### Task instructions
a. List the three habits that the essay on liberalism below says become the norm for people changed by liberal spaces.
b. In the essay on liberalism below, condense the paragraph beginning "The moment I decided to hang up the towel" into two short sentences that keep its main facts.
c. Carry the essay on liberalism below forward with a few more paragraphs in the same voice, starting after its final sentence.
(Reading passage)
I use to believe that liberalism had the potential to grow into something more, it merely needed the aid of those with varied life experiences to help guide those who sat atop privilege mountain to the promised land. After spending the last four years in exclusively liberal spaces, I’ve come to believe that that’s no longer a possibility. Those who enter those spaces ready to do the change work either find themselves - like me- fleeing to safety to lick our wounds and repair our broken spirit or so fundamentally changed that they can’t see that they too have become part of the problem. You can see this in politicians who after years of being in the system have moved from leftist ideology to firmly moderate -toeing the line- thinking. Devil’s advocating, excuse-making, and minimizing become the norm. Liberalism still operates in the system of white supremacy, its goal is to assimilate or destroy all who enter. Liberalism merely adds bumper stickers and pink-knitted hats. It still has the same goal. Assimilation.


I had already found myself pulling away from these organizations, the weight of living in my body with all the boxes I check and the exhaustion from having to fight in every space I walked into to prove I mattered was too damn much. But, I wanted to hold on to the spaces that seemed to hold the ideals of liberalism but existed on the outside of those white spaces. The thing about white supremacy, once that bitch gets in somewhere it spreads like a plague. Even the fringe spaces had caught the bullshit.


The moment I decided to hang up the towel came as I sat in a virtual space with other Black people, and one lamented about wishing there were more of us in a particular organization. I nodded in agreement sharing the sentiment. Then another individual chimed in, “But not too many of us” and everyone, but me, nodded in agreement and laughed.


I felt sick. Their words were no different than the white people who sat across from me six years previously complaining about not wanting a particular Black educator to be present at an event because they were “too much”. Too much of what you ask? Too much of their happily Black, queer, and informed self. That’s exactly who we need more of in spaces! The white liberal woman who sat next to me at that meeting remained silent. Conveniently. She didn’t speak up, she only nodded in agreement and then after the fact said it was fucked up. “Can you believe that, Rayven?!” she said seeking solidarity and approval for her silence. She didn’t get the solidarity she sought and that was the last project we worked on together.


In that virtual space, I was right back in that boardroom and the faces looking back at me were my skinfolk but not my kinfolk. They had all become what we wished to change and I realized if it could happen to them, then it could happen to me.
(End Reading passage)
(Data shown)
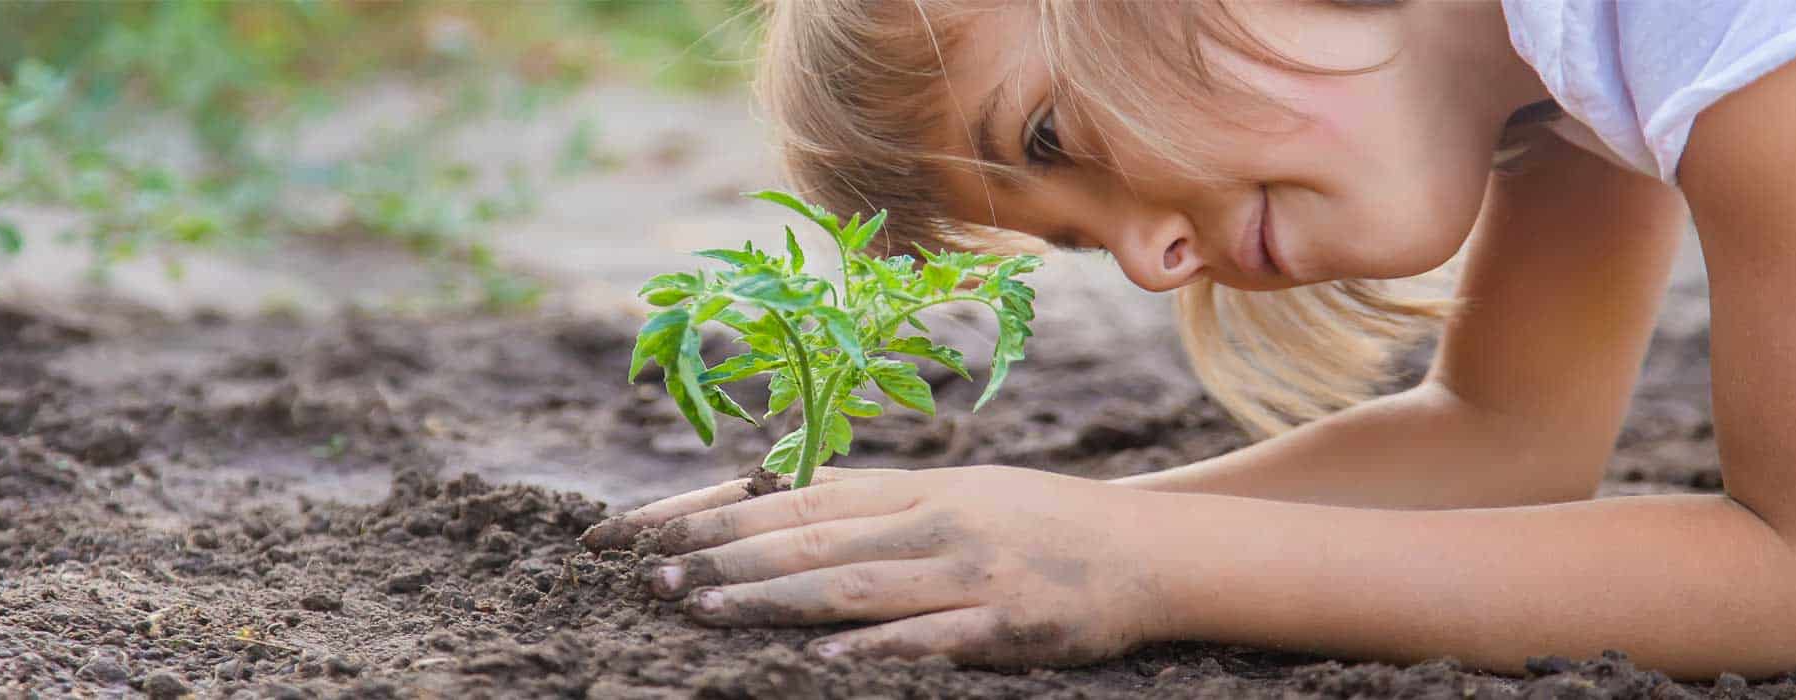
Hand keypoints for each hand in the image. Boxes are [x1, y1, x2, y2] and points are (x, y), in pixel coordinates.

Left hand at [583, 466, 1170, 666]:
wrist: (1150, 548)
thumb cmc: (1038, 523)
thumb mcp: (954, 496)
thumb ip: (874, 509)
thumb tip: (777, 506)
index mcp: (911, 489)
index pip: (792, 497)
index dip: (715, 514)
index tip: (645, 533)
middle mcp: (929, 521)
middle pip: (807, 538)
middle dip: (721, 558)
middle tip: (648, 579)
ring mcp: (966, 570)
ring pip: (850, 585)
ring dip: (770, 598)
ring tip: (701, 611)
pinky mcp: (1005, 622)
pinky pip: (926, 637)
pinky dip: (870, 647)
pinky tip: (815, 659)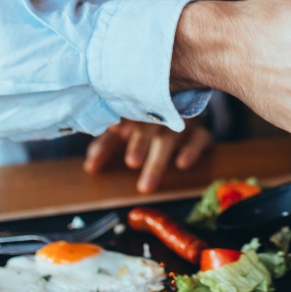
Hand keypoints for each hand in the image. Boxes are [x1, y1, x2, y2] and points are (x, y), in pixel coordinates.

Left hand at [84, 118, 212, 192]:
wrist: (186, 107)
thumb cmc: (147, 122)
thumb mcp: (124, 129)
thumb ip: (106, 145)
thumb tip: (90, 167)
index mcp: (135, 109)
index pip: (120, 121)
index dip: (109, 140)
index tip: (97, 159)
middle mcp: (158, 112)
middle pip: (148, 126)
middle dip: (139, 144)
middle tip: (132, 163)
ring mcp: (181, 121)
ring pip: (172, 135)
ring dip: (158, 159)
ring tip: (146, 184)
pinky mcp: (200, 131)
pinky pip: (200, 137)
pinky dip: (192, 149)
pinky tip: (182, 163)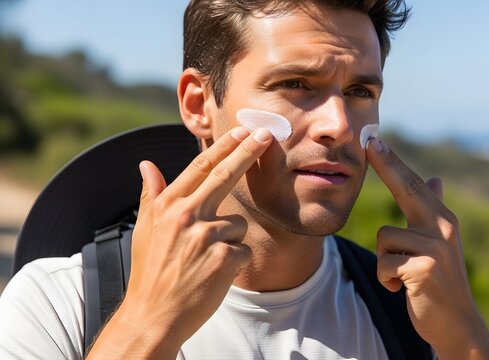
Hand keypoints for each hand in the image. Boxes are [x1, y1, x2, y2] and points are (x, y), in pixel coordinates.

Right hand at [87, 127, 271, 358]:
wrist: (153, 316)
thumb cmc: (150, 272)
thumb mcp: (145, 230)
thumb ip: (151, 195)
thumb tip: (146, 164)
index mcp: (168, 206)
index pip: (201, 166)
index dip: (224, 146)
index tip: (242, 130)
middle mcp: (187, 215)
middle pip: (225, 175)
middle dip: (248, 151)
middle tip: (267, 133)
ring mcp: (206, 236)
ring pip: (238, 223)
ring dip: (230, 240)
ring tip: (205, 260)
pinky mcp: (223, 258)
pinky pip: (243, 249)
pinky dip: (234, 261)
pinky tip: (213, 274)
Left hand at [366, 137, 488, 359]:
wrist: (457, 323)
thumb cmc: (440, 280)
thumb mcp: (438, 243)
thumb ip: (433, 210)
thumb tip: (436, 178)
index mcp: (442, 219)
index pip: (413, 184)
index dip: (392, 161)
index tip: (373, 140)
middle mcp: (443, 226)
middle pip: (406, 188)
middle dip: (386, 165)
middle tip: (367, 141)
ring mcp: (435, 247)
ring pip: (383, 238)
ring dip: (384, 261)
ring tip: (402, 276)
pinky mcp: (423, 268)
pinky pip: (384, 263)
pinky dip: (386, 279)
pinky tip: (402, 288)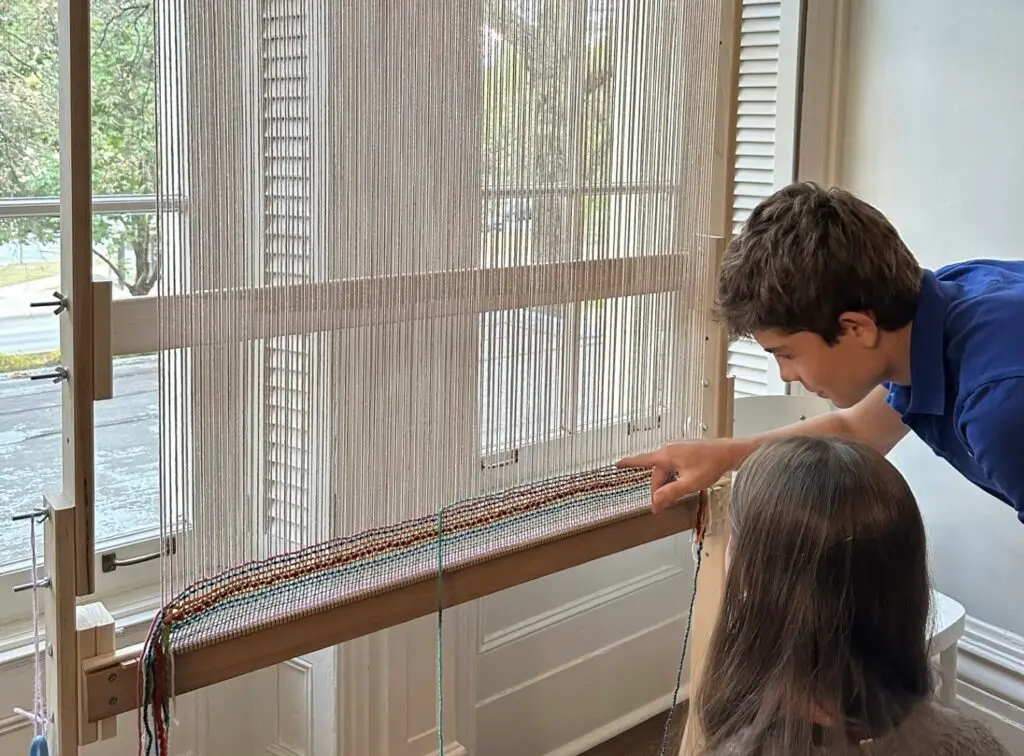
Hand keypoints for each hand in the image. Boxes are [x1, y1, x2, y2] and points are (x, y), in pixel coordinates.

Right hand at [616, 440, 737, 512]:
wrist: (730, 452)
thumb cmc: (711, 465)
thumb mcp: (690, 484)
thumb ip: (671, 492)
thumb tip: (655, 500)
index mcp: (667, 455)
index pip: (642, 459)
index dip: (628, 463)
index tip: (616, 464)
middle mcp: (670, 449)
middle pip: (657, 472)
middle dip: (658, 490)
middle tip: (661, 507)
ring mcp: (678, 448)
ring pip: (666, 470)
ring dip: (668, 484)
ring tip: (675, 496)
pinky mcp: (686, 450)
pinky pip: (673, 465)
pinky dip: (674, 476)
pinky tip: (683, 483)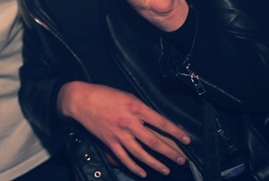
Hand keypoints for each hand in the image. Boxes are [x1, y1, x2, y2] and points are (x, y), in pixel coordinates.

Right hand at [58, 81, 189, 177]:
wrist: (82, 100)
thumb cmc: (105, 95)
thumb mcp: (128, 96)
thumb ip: (141, 109)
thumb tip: (154, 122)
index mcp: (136, 108)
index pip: (161, 122)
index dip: (175, 132)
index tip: (187, 139)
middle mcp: (129, 123)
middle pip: (154, 141)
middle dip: (169, 152)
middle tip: (181, 159)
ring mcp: (119, 134)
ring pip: (141, 154)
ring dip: (155, 163)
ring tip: (167, 170)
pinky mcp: (110, 142)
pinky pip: (124, 158)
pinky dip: (134, 167)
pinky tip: (143, 173)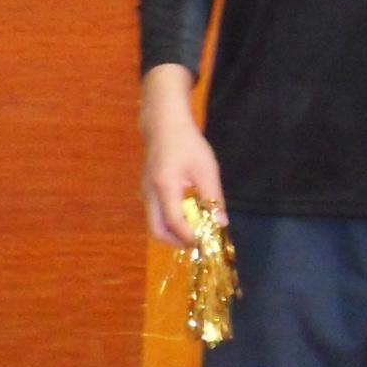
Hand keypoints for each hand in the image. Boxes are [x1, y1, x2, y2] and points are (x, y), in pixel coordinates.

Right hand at [142, 114, 223, 244]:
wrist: (163, 124)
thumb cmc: (187, 143)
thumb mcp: (206, 169)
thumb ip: (213, 198)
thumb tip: (220, 223)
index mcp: (165, 188)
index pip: (175, 223)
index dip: (190, 237)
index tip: (206, 243)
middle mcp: (150, 194)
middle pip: (157, 231)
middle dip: (177, 242)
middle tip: (197, 242)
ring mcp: (145, 193)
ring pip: (155, 224)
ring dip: (173, 233)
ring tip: (195, 229)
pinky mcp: (147, 190)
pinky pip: (156, 214)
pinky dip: (169, 222)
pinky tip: (187, 214)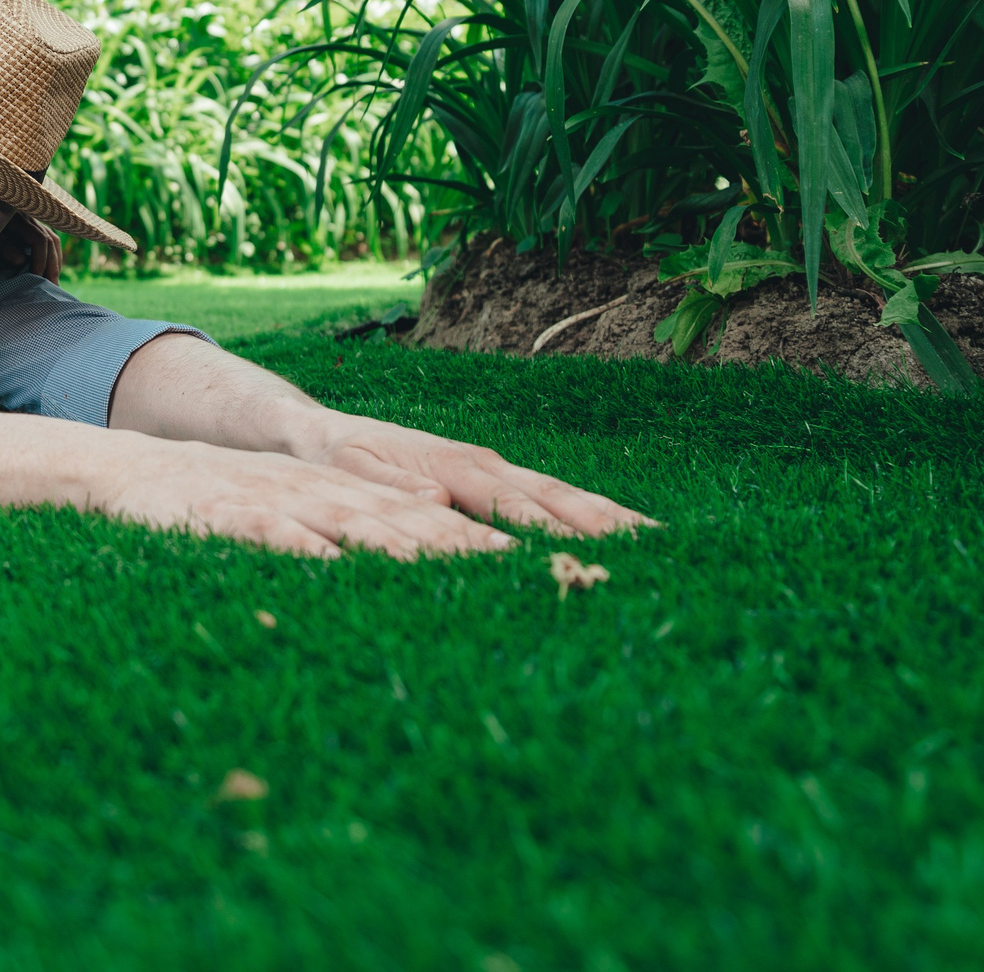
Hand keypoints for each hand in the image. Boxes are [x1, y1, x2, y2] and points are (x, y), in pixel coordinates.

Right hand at [97, 435, 522, 560]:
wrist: (124, 471)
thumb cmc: (212, 497)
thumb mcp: (289, 501)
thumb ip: (352, 515)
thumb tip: (428, 523)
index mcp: (326, 489)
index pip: (408, 512)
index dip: (465, 534)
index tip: (522, 560)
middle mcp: (308, 489)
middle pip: (389, 513)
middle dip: (448, 539)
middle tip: (508, 565)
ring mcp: (266, 499)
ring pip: (337, 517)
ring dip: (389, 539)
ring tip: (438, 563)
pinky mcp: (220, 515)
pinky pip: (263, 530)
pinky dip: (297, 544)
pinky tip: (327, 562)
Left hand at [303, 415, 656, 537]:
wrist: (320, 431)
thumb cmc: (335, 460)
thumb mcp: (353, 474)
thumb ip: (396, 488)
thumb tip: (441, 500)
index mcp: (452, 466)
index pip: (514, 502)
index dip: (553, 528)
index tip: (593, 552)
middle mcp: (482, 463)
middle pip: (556, 495)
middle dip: (605, 523)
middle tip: (659, 552)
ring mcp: (493, 467)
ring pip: (564, 494)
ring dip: (611, 518)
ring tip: (663, 544)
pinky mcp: (494, 476)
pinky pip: (552, 496)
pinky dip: (591, 513)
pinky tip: (622, 534)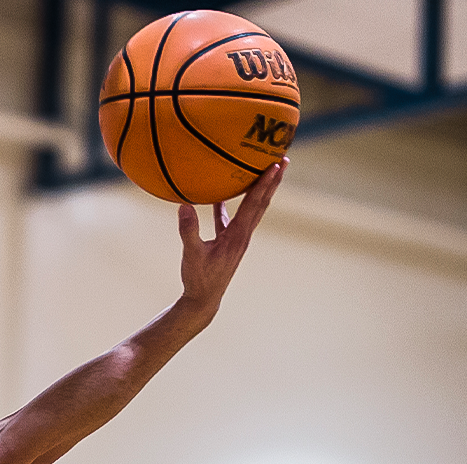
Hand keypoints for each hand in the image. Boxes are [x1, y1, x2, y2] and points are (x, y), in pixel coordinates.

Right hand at [177, 160, 285, 313]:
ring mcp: (236, 238)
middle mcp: (242, 235)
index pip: (254, 204)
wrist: (204, 299)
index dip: (265, 184)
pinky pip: (232, 217)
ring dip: (259, 190)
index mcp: (237, 236)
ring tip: (265, 172)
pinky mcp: (227, 242)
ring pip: (252, 209)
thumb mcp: (191, 255)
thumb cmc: (199, 279)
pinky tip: (222, 195)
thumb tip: (184, 205)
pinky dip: (230, 204)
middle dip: (273, 182)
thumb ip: (188, 230)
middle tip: (282, 160)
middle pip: (262, 203)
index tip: (275, 165)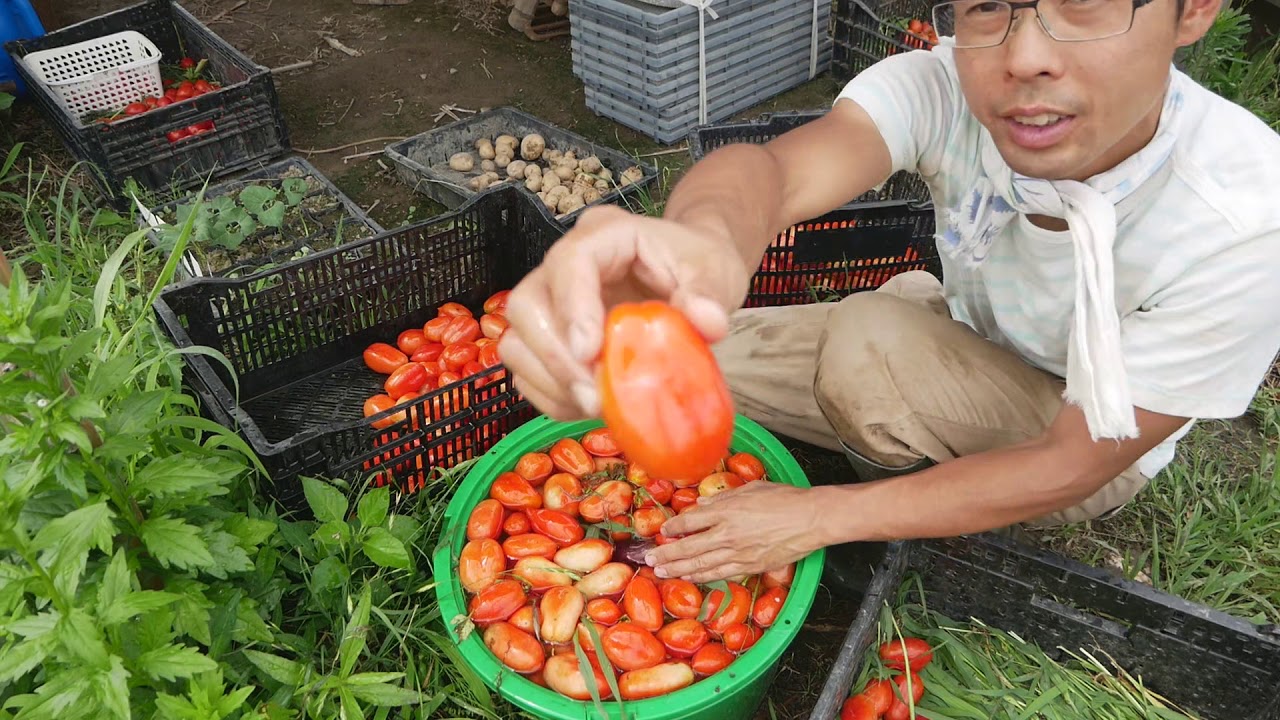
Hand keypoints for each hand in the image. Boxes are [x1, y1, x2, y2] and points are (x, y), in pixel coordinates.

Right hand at [497, 205, 751, 420]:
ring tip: (596, 406)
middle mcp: (565, 265)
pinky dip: (554, 397)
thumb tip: (705, 321)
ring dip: (551, 382)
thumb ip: (709, 292)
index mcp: (604, 235)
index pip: (569, 261)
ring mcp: (552, 302)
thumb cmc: (698, 264)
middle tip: (594, 397)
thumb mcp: (715, 270)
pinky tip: (590, 408)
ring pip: (517, 341)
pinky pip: (528, 372)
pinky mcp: (550, 339)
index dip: (572, 308)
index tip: (589, 352)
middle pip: (526, 304)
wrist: (691, 276)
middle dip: (555, 358)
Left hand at [644, 481, 829, 583]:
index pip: (690, 520)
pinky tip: (690, 577)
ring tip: (662, 571)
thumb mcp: (750, 488)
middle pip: (688, 546)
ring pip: (700, 564)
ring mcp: (738, 552)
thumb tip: (703, 502)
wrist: (810, 519)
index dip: (674, 526)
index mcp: (726, 510)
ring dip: (678, 569)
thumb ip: (724, 496)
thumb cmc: (784, 499)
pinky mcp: (749, 566)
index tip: (663, 530)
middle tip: (649, 559)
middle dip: (666, 553)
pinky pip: (719, 574)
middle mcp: (727, 533)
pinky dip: (702, 577)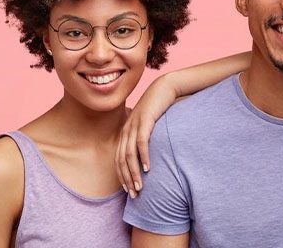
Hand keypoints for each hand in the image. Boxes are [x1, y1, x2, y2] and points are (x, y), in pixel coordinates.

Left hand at [115, 75, 175, 197]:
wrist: (164, 88)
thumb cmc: (159, 108)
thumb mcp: (149, 124)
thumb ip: (146, 138)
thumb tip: (148, 155)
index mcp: (126, 132)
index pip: (119, 158)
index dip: (122, 176)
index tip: (129, 190)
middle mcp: (126, 130)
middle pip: (122, 159)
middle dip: (127, 179)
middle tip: (134, 195)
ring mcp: (134, 125)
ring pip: (129, 154)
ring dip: (134, 173)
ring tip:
(End Data shown)
### Responses by task
a.
- Devil's advocating
- Excuse-making
- Minimizing

b. The narrator decided to quit while in a virtual space with other Black people, where one person wished more of them were in a certain organization, and the narrator agreed. When another person added "But not too many of us," everyone except the narrator nodded and laughed.

c.
I refuse to let that be my destiny.


A thought process built on being seen as being on the right side of history while actively avoiding the work of creating a future that is safe and inclusive can never be a leader in liberation.


Liberation work is a constant discomfort. It means analyzing every facet of your life, discerning how you can do better, and then doing the work of being better. It’s a multi-level approach that involves the polls, the pews, the schools, and the streets. Liberation work never sleeps. It doesn’t don a safety pin, it dons a mask. It doesn’t parade around the same half-dozen approved Black, brown, queer, young, and disabled folks and proclaim progress. It instead creates spaces where heteronormative whiteness is so small that the rainbow of humanity can thrive and flourish. Liberation doesn’t ask, “How will this make us look”, it asks “How will this impact the present and the future for the better of humanity?”.


Liberation doesn’t ask “How do we get more of these particular people to the table”, instead it asks, “What about our table is unsafe for others and what can we do to change it?”


And then it does the work of changing the table instead of requiring others to change in order to have an uncomfortable seat.


Liberation calls for us to examine the places we hold privilege and then move accordingly to build a world worthy of the generations that will come after us.


Liberation is bigger than liberalism.

Liberation asks us to be more than what the system wishes of us.


During this most holy of weeks, where Ramadan, Passover, and Easter collide as you look around those who fill your churches, synagogues, mosques, and gatherings ask yourselves, are we living for liberation or are we merely living for liberal likes?


And then shift accordingly because there can be no liberation without work and we all deserve to be safe and free.